---- Texto proporcionado

Así lo viene reiterando el Tribunal de Justicia en los últimos años, quien, al interpretar la noción de independencia judicial, se ha inspirado también en la jurisprudencia del Tribunal Europeo de Derechos Humanos. El lector interesado o, cuando menos, curioso puede completar su información acudiendo a las sentencias del Tribunal de Justicia de 10 de noviembre de 2016, Poltorak [C-452/16 PPU], 27 de febrero de 2018, Associação Sindical dos Juízes Portugueses [C-64/16], 25 de julio de 2018, Minister for Justice and Equa Equality (Deficiencias del sistema judicial [C-216/18 PPU], 7 de febrero de 2019, Escribano Vindel [C-49/18], 24 de junio de 2019, Comisión/Polonia (Independencia del Tribunal Supremo) [C-619/18], 5 de noviembre de 2019, Comisión/Polonia (Independencia de los tribunales ordinarios) [C-192/18], 19 de noviembre de 2019, A.K. (Independencia de la Sala Disciplinaria del Tribunal Supremo) [asuntos acumulados C-585/18, C-624/18 y C-625/18-], 21 de enero de 2020, Banco de Santander [C-274/14], 2 de marzo de 2021, A.B. y otros (Nomination des juges à la Cour suprême – Recours [C-824/18], 20 de abril de 2021, Repubblika [C-896/19], 18 de mayo de 2021, Asociaţia “Forumul Judecătorilor din România” [C-83/19], 15 de julio de 2021, Comisión/Polonia (Régime disciplinaire des juges) [C-791/19], 21 de diciembre de 2021, Euro Box Promotion y otros [C-357/19], 16 de febrero de 2022, Hungría/Parlamento y Consejo [C-156/21], 16 de febrero de 2022, Polonia/Parlamento y Consejo [C-157/21] y 5 de junio de 2023, Comisión/Polonia (Indépendance et vie privée des juges) [C-204/21].
No estorbaría que, para evitar males mayores, hicieran lo propio los responsables de la cosa pública en el Reino de España, socio de la Unión Europea, y sus técnicos y asesores, que son legión.
B) Con las premisas que acabo de exponer y teniendo presente la jurisprudencia sentada por el Tribunal de Justicia en las citadas sentencias, no cabe echar en el olvido que la exigencia de la independencia judicial, inherente a la función jurisdiccional e integrada en el contenido esencial de los derechos fundamentales a obtener una tutela judicial efectiva y a un proceso equitativo (artículo 47 de la Carta de los Derechos Fundamentales de la Unión Europea), comprende dos aspectos. El primero, de orden externo, exige que el órgano jurisdiccional ejerza sus funciones con plena autonomía, sin estar sometido a ningún vínculo jurídico o de subordinación respecto de terceros y sin recibir órdenes ni instrucciones de tipo alguno, cualquiera que sea su procedencia, de tal modo que quede protegido de toda injerencia o presión externa susceptible de hacer peligrar la libertad de criterio de sus miembros a la hora de juzgar, influyendo en el sentido de sus decisiones. El segundo aspecto, de alcance interno, se asocia al concepto de imparcialidad y se refiere a la equidistancia que debe guardar el órgano decisor respecto de las partes en litigio y de sus intereses respectivos; esta segunda perspectiva de la independencia judicial reclama el respeto de la objetividad y la inexistencia de cualquier incentivo de los miembros del órgano jurisdiccional en la solución de la contienda que no sea el de la estricta aplicación de la norma decidendi.

--------
---- Contenido del conjunto

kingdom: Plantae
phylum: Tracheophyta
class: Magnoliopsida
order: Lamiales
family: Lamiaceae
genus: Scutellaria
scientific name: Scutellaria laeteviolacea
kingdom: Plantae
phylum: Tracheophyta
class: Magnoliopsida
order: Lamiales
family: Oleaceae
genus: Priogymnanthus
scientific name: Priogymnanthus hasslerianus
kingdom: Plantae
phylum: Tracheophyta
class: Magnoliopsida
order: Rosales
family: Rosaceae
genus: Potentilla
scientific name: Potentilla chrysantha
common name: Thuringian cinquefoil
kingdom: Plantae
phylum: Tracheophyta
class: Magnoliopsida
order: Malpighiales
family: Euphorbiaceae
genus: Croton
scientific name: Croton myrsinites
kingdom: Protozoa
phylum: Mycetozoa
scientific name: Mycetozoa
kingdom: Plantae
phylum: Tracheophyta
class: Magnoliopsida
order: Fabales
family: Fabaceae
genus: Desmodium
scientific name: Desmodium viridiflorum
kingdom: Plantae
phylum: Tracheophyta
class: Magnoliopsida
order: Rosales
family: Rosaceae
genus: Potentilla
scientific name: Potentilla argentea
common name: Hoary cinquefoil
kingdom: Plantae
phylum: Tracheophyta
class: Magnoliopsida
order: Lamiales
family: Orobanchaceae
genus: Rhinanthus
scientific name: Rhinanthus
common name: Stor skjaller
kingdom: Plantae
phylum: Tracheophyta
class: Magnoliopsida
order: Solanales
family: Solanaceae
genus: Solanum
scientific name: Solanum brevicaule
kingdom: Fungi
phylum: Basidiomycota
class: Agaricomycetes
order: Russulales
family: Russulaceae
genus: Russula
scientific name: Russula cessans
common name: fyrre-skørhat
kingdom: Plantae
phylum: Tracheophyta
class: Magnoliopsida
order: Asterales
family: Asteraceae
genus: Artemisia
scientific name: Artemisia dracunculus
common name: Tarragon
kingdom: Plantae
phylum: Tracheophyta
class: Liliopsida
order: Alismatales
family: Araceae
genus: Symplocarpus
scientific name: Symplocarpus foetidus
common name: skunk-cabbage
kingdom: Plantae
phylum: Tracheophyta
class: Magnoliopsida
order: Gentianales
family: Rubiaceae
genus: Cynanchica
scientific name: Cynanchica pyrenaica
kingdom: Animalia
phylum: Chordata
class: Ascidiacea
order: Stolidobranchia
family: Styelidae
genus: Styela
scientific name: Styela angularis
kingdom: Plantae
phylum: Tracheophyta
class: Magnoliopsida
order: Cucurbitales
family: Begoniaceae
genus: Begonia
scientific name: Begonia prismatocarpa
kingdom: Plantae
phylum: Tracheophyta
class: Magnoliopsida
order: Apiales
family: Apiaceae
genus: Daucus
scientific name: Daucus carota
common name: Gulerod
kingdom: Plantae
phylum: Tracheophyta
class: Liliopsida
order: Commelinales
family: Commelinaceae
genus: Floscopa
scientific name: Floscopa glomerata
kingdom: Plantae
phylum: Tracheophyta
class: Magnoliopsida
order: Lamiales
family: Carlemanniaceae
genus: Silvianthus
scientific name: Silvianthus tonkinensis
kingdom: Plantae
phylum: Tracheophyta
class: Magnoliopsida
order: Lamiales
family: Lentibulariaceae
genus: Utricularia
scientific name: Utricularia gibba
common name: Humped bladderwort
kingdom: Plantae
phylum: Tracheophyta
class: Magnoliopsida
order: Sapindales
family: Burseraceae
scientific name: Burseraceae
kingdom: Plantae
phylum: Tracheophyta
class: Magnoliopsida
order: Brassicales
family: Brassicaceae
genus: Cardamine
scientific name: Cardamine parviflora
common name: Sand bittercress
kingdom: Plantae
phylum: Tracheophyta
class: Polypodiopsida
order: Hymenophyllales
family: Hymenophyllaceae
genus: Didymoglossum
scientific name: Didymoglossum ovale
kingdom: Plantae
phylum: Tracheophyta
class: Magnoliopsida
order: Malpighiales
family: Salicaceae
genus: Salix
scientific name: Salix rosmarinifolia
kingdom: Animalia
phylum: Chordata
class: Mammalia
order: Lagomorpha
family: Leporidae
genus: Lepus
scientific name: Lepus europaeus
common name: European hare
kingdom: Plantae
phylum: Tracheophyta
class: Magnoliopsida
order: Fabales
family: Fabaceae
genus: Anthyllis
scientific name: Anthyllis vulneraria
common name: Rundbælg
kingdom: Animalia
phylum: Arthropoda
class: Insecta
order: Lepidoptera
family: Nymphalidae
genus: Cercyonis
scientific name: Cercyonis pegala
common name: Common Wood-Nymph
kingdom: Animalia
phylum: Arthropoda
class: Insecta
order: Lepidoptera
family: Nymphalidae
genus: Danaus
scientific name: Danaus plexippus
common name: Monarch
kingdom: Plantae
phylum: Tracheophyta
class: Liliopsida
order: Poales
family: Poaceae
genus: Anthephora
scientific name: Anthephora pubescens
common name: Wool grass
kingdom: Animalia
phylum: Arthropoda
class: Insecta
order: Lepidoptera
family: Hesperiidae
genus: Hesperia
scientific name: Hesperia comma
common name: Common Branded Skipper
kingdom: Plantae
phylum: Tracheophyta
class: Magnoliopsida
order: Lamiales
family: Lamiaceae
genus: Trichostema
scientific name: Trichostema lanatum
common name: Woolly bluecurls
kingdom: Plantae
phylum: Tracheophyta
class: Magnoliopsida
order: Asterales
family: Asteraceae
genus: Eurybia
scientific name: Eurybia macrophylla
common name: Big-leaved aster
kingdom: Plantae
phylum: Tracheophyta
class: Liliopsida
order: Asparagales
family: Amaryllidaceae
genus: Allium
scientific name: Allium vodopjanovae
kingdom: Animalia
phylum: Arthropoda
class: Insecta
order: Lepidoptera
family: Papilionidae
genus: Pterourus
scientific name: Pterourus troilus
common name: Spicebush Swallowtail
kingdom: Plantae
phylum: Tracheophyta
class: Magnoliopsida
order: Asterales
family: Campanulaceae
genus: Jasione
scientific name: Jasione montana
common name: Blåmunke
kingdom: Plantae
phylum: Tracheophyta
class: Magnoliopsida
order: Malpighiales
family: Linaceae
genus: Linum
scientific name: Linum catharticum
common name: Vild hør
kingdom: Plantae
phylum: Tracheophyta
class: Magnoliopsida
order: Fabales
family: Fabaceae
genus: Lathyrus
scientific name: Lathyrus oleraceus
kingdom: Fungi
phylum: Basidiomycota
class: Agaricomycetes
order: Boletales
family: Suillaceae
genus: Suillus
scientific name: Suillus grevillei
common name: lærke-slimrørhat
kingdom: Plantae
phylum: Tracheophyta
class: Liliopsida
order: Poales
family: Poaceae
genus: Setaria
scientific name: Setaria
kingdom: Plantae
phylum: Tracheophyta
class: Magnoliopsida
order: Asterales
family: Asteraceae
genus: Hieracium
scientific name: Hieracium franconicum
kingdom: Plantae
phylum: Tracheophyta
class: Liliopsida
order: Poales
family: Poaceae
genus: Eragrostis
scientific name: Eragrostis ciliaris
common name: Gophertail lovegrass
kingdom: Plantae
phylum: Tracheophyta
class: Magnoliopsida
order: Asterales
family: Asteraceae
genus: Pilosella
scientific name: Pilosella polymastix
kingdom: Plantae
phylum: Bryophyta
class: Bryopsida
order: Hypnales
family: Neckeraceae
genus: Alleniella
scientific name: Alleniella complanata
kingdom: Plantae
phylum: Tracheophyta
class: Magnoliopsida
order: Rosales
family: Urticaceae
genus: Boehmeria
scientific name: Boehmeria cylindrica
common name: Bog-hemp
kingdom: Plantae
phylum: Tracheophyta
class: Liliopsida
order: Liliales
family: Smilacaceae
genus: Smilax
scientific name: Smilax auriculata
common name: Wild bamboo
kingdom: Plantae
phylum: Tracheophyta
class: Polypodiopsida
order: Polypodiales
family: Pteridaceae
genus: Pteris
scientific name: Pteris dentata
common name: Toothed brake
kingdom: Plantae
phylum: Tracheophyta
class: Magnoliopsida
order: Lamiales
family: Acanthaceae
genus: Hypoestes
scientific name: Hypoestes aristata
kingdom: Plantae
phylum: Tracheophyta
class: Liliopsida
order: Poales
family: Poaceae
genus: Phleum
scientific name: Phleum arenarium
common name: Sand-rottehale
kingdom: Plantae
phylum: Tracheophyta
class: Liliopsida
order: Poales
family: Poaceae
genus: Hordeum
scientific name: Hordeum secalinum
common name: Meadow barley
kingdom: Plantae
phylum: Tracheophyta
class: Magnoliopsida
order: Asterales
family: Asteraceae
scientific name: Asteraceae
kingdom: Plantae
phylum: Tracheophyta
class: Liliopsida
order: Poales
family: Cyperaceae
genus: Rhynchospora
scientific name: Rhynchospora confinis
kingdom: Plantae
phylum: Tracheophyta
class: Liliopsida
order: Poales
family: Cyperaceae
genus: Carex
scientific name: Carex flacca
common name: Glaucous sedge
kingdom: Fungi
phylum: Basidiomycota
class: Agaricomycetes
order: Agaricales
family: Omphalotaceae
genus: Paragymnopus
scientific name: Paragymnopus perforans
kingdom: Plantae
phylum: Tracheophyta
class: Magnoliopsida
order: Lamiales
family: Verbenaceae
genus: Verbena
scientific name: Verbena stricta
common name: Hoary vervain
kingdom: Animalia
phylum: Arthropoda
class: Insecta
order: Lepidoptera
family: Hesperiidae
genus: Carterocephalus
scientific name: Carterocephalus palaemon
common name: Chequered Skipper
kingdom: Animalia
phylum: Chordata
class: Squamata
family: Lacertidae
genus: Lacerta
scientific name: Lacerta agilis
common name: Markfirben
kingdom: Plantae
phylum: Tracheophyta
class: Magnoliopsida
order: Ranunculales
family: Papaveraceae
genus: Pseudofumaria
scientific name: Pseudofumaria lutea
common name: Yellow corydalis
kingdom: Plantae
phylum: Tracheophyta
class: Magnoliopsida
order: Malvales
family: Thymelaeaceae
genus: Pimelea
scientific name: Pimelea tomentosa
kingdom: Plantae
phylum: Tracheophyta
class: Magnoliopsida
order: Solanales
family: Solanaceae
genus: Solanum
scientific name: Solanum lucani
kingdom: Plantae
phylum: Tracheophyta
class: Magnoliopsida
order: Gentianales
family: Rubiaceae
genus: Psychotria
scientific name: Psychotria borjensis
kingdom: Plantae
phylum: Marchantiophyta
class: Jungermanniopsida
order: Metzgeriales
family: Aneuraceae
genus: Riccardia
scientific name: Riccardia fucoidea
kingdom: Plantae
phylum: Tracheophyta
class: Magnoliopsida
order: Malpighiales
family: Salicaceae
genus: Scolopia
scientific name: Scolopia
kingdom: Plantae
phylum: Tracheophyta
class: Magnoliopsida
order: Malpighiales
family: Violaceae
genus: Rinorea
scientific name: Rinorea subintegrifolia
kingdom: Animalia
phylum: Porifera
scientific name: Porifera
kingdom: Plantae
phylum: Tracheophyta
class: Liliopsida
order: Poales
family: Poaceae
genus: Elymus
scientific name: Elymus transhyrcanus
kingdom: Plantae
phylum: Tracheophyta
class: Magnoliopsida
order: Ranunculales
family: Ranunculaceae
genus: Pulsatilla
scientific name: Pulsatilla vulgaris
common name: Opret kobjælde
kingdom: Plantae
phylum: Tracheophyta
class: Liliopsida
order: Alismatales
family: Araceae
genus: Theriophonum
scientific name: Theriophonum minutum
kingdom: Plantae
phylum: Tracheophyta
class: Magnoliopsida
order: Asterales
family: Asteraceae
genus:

--------

#### [Tareas por realizar]
**a.** Enumera todas las sentencias del Tribunal de Justicia citadas en el texto sobre independencia judicial cuyo nombre empieza por "Comisión/Polonia". Indica la fecha y el número de asunto de cada una.
**b.** Según el texto sobre independencia judicial, ¿con qué fin exige el aspecto externo que el órgano jurisdiccional ejerza sus funciones con plena autonomía? Responde en una a tres oraciones.
**c.** Transcribe el fragmento del texto sobre independencia judicial comprendido entre "No estorbaría que, para" y "que son legión.", ambos incluidos.

#### [Respuestas desarrolladas]
**a.**
- 24 de junio de 2019, Comisión/Polonia (Independencia del Tribunal Supremo) [C-619/18]
- 5 de noviembre de 2019, Comisión/Polonia (Independencia de los tribunales ordinarios) [C-192/18]
- 15 de julio de 2021, Comisión/Polonia (Régime disciplinaire des juges) [C-791/19]
- 5 de junio de 2023, Comisión/Polonia (Indépendance et vie privée des juges) [C-204/21]

**b.** Lo exige para proteger al órgano de toda injerencia o presión externa que pueda poner en peligro la libertad de criterio de sus miembros al juzgar. Esa presión podría influir en el sentido de sus decisiones.

**c.**
No estorbaría que, para evitar males mayores, hicieran lo propio los responsables de la cosa pública en el Reino de España, socio de la Unión Europea, y sus técnicos y asesores, que son legión.